Feature Articles

Windows 8: Lock Screen, Start Screen, Desktop & the Merits of a Microsoft Account

By Leo Boon Yeow & Ng Chong Seng - 11 Oct 2012

The New Lock Screen


A New OS, A Brave New Look

Microsoft's latest operating system - Windows 8 - has gone through what is probably its most radical upgrade in the past 20 years. Despite being built upon the foundation of Windows 7, it looks, behaves, and works very differently in many areas. Indeed, it's no hyperbole to say that Windows 8 is as different from Windows 7 as Windows 95 was from Windows 3.1; and once again, it starts right from the graphical user interface (which we'll explore in detail later).

And while Windows 8 still works with a traditional keyboard and mouse combo, there's no denying that it truly shines when you're using it on a touch-enabled device. Some might even say it’s made exclusively to be touched, poked and prodded. For the most part, we think so too, especially when you're in the new tile-based Start screen or using Modern-style apps. However, if you were to add the classic desktop into the mix, that’s where matters start to get a little bit complicated.

In this article, we shall explore the new lock screen, the new Modern-style Start screen (and a bit on what happens to the desktop), and why you should do yourself a favor by registering for a Microsoft account if you've decided to upgrade to Windows 8.


The New Lock Screen

Place your finger anywhere on the screen, and slide upward to get past the lock screen. If you're using a mouse, just do a left click.

The new Windows 8 lock screen is quite different from what most users are used to. And in more ways than one, it resembles a smartphone lock screen. It’s now much more useful as it has notifications that update you on the machine’s status. For example, you can see at a glance the remaining battery life, Wi-Fi strength, whether or not the device is plugged in to power, whether you've any video call requests, new instant messages, or unread emails. There's also a big clock that tells you the time, along with smaller but legible text that tells you the date. The background is an image, which can be picked from a beautiful image collection baked into the OS (or you could use your own photo). These aspects of the new start screen aren't much use for a desktop system, but for mobile devices like notebooks and tablets, this is a step in the right direction.

The login screen is fairly straightforward. We expect most users to use a traditional password.

In Windows 8, you now have the ability to sign in to the OS with a Microsoft account. What's a Microsoft account? It's basically a new name for what used to be called a 'Windows Live ID'. If you've the credentials (usually an email address and a password) to sign in to Microsoft services like Hotmail, Xbox Live, Windows Phone, and SkyDrive, you already have a Microsoft account that you can use to log in to Windows 8. Of course, local accounts still work, but you won't be able to sync your settings between the PCs you use. If you've an Internet connection, we highly recommend that you sign in with your Microsoft account.

There are also a number of other ways you can log into the machine. For example, you can create a 4-digit PIN to sign into your Windows 8 PC quickly.

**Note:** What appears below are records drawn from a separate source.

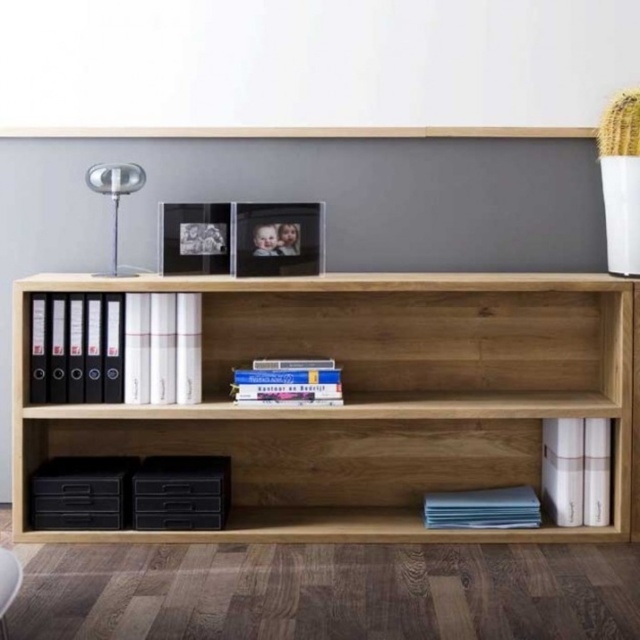
Question: Does natural wood shelf at center have a smaller size compared to white fabric armchair at lower left?

Choices:
 (A) yes
 (B) no

Answer: (B)

Question: Can you confirm if hardcover book at center is thinner than blue paper at lower right?

Choices:
 (A) yes
 (B) no

Answer: (A)

Question: Which of these objects is positioned closest to the natural wood shelf at center?

Choices:
 (A) black matte file folder at left
 (B) satin silver lamp at left
 (C) hardcover book at center
 (D) white matte book at lower right

Answer: (C)

Question: Estimate the real-world distances between objects in this image. Which object is closer to the hardcover book at center?

Choices:
 (A) satin silver lamp at left
 (B) black matte file folder at left
 (C) white matte book at lower right
 (D) natural wood shelf at center

Answer: (D)

Question: Observing the image, what is the correct spatial positioning of natural wood shelf at center in reference to white fabric armchair at lower left?

Choices:
 (A) below
 (B) above

Answer: (B)

Question: Which is farther from the hardcover book at center?

Choices:
 (A) natural wood shelf at center
 (B) black matte file folder at left
 (C) white matte book at lower right

Answer: (C)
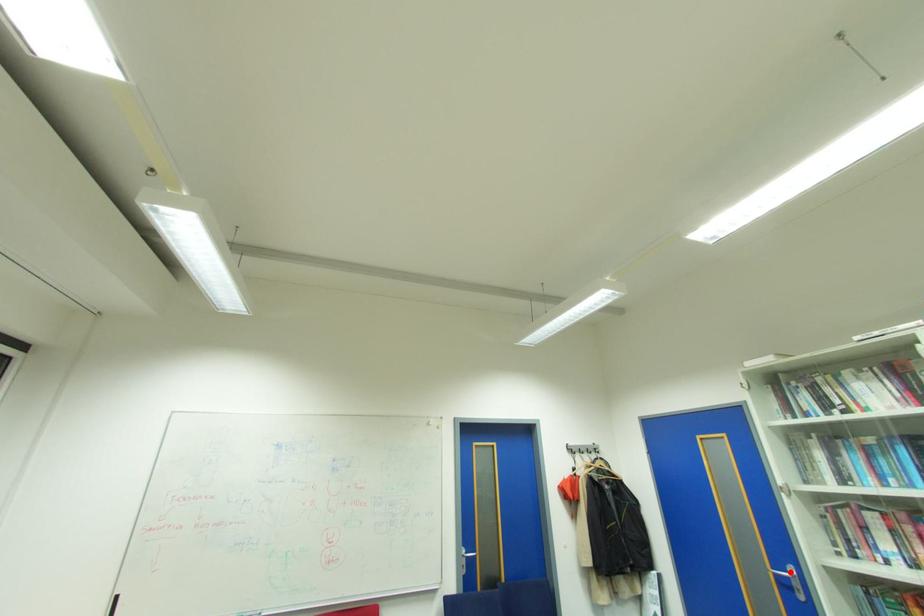
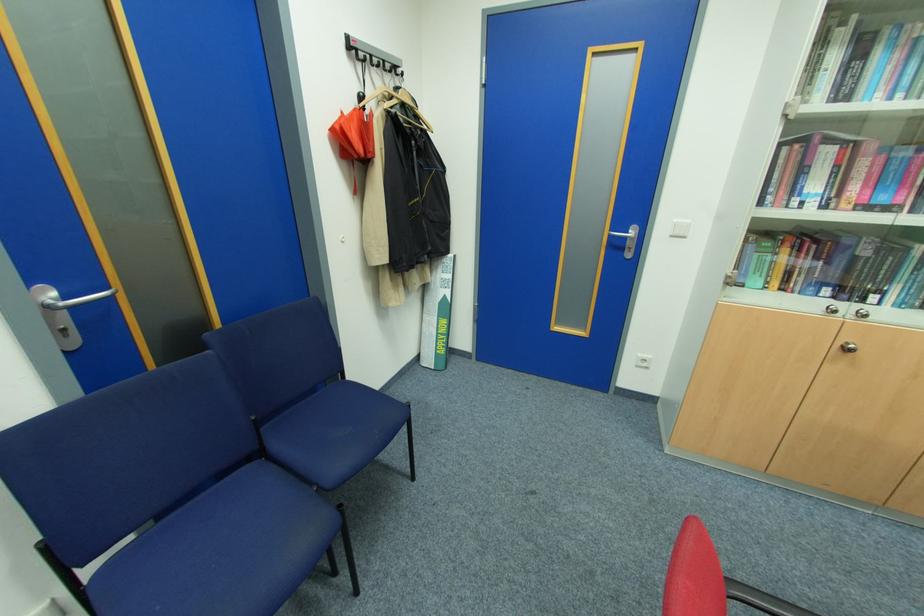
Question: I am providing you with two images of the same scene from different viewpoints. A red point is marked on the first image. Can you still see the location of the red point in image 2?

Choices:
 (A) Yes
 (B) No

Answer: (A)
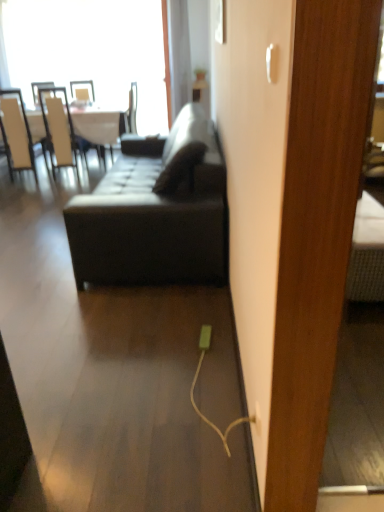
Question: In the image, is matte black couch at center positioned in front of or behind white leather chair at left, the 2th chair in the left-to-right sequence?

Choices:
 (A) behind
 (B) front

Answer: (B)

Question: Visually, is matte black couch at center positioned to the left or to the right of white leather chair at left, the 2th chair in the left-to-right sequence?

Choices:
 (A) right
 (B) left

Answer: (A)

Question: Estimate the real-world distances between objects in this image. Which object is closer to the white glossy table at upper left?

Choices:
 (A) matte black couch at center
 (B) white leather chair at left, the 2th chair in the left-to-right sequence
 (C) transparent glass window at upper left
 (D) white plastic electric outlet at lower center
 (E) white leather chair at left, which ranks as the 2th chair in right-to-left order

Answer: (B)

Question: Estimate the real-world distances between objects in this image. Which object is closer to the white glossy table at upper left?

Choices:
 (A) white leather chair at left, which appears as the 1th chair when viewed from the left
 (B) white plastic electric outlet at lower center
 (C) matte black couch at center
 (D) transparent glass window at upper left
 (E) white leather chair at left, the 1th chair viewed from the right

Answer: (E)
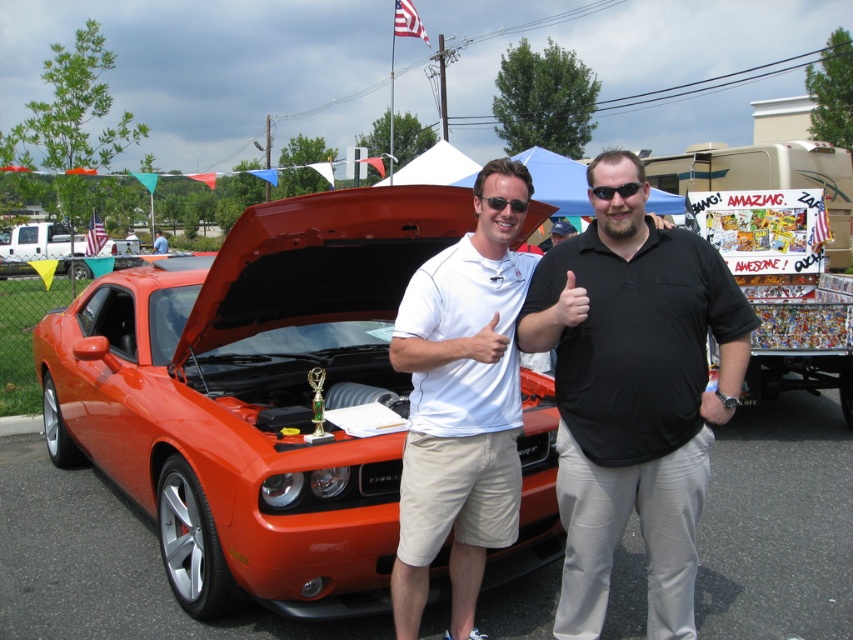
Question: Does black plastic sunglasses at center lie behind black matte shirt at center?

Choices:
 (A) yes
 (B) no

Answer: (B)

Question: Among these objects, which one is farthest from the camera?

Choices:
 (A) black matte shirt at center
 (B) black plastic sunglasses at center

Answer: (A)

Question: Which point appears farthest from the camera in this image?

Choices:
 (A) (682, 342)
 (B) (566, 228)

Answer: (B)

Question: Can you confirm if white cotton polo shirt at center is smaller than matte black shirt at center?

Choices:
 (A) yes
 (B) no

Answer: (A)

Question: Which point appears closest to the camera in this image?

Choices:
 (A) (524, 205)
 (B) (524, 445)
 (C) (563, 227)

Answer: (A)

Question: Does orange matte car at center come in front of black matte shirt at center?

Choices:
 (A) yes
 (B) no

Answer: (A)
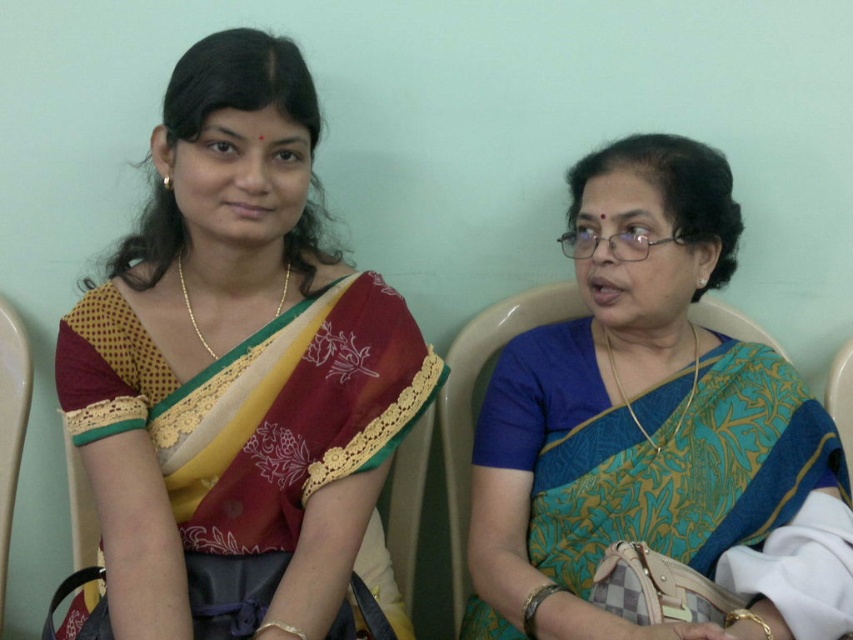
Consider the image. Is matte silk saree at left positioned before blue silk saree at right?

No, matte silk saree at left is further to the viewer.

Where is `matte silk saree at left`? This screenshot has height=640, width=853. matte silk saree at left is located at coordinates (235, 362).

Identify the location of matte silk saree at left. coord(235,362).

Between matte silk saree at left and matte plastic chair at left, which one appears on the left side from the viewer's perspective?

Positioned to the left is matte plastic chair at left.

Which is behind, point (430, 397) or point (4, 321)?

Point (4, 321)

Where is `matte silk saree at left`? The width and height of the screenshot is (853, 640). matte silk saree at left is located at coordinates (235, 362).

In the scene shown: Does blue silk saree at right have a lesser width compared to matte plastic chair at left?

No.

Who is higher up, blue silk saree at right or matte plastic chair at left?

blue silk saree at right is higher up.

You are a GUI agent. You are given a task and a screenshot of the screen. Output one action in this format:
    pyautogui.click(x=<x>, y=<y>)
    Task: Click on the blue silk saree at right
    This screenshot has height=640, width=853.
    Given the screenshot: What is the action you would take?
    click(653, 428)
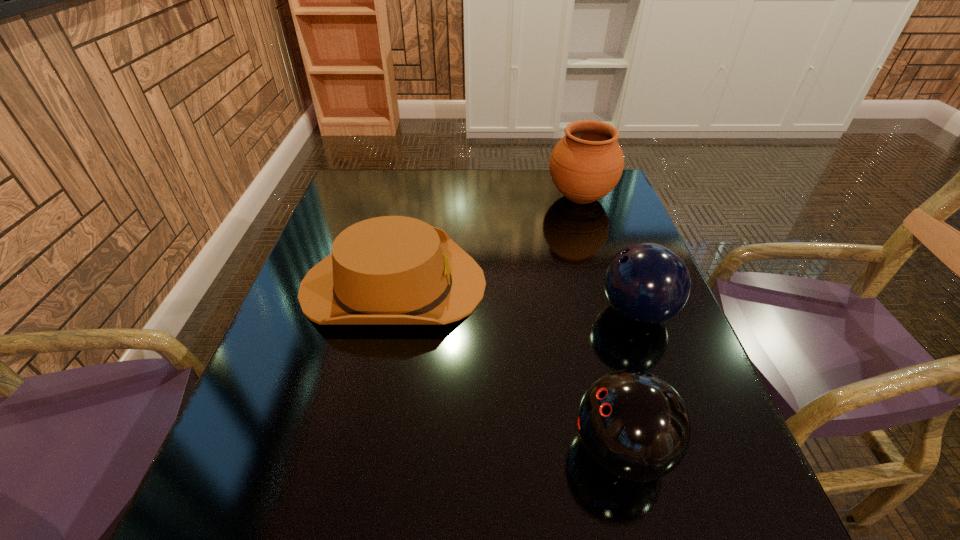
The width and height of the screenshot is (960, 540). Identify the location of vacant point at the far edge. (x=539, y=179).

Identify the location of vacant space at the near edge. The width and height of the screenshot is (960, 540). (586, 504).

The width and height of the screenshot is (960, 540). In the image, there is a desktop. Identify the location of vacant space at the left edge. (278, 487).

The height and width of the screenshot is (540, 960). Identify the location of free space at the right edge. 620,230.

In the image, there is a desktop. Where is `vacant space at the far right corner`? This screenshot has width=960, height=540. vacant space at the far right corner is located at coordinates (x=618, y=183).

The image size is (960, 540). In order to click on vacant space that is in between the shortest object and the nearest object in this screenshot , I will do `click(508, 367)`.

In order to click on free space between the cowboy hat and the tallest object in this screenshot , I will do `click(487, 241)`.

The height and width of the screenshot is (540, 960). I want to click on free space between the leftmost object and the pottery, so click(x=487, y=241).

Where is `vacant space that's between the nearer bowling ball and the cowboy hat`? Image resolution: width=960 pixels, height=540 pixels. vacant space that's between the nearer bowling ball and the cowboy hat is located at coordinates (508, 367).

This screenshot has width=960, height=540. What are the coordinates of `free space that is in between the farther bowling ball and the shortest object` in the screenshot? It's located at (516, 298).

Or, you can create a picture password. The latter is the most interesting method of signing into Windows 8. The general idea is choose a picture, draw on it, and the gestures you drew on the image, would be your password. You can choose from three different gestures: a tap, circle or line. Security strength is also in that order. While you can 'draw' with a mouse, it makes more sense if you've a touchscreen.

The next time you want to sign in to Windows, you can use a picture password or your alphanumeric password. When using a picture password, if you think a gesture is incorrect, you can always press the Start Over button to restart the process. However, note that after five unsuccessful picture password sign-in attempts, you'd have to use your standard password.

More sign-in options can be found under PC settings > Users > Sign-in options.

For a quick sign-in, you can specifiy a 4-digit PIN.

Alternatively, use a picture password, which is a pretty fun way of accessing your desktop if you've a touchscreen.

 For a picture password, three gestures are needed. It can be any combination of circles, straight lines, and taps. The picture that you choose simply serves as a guide.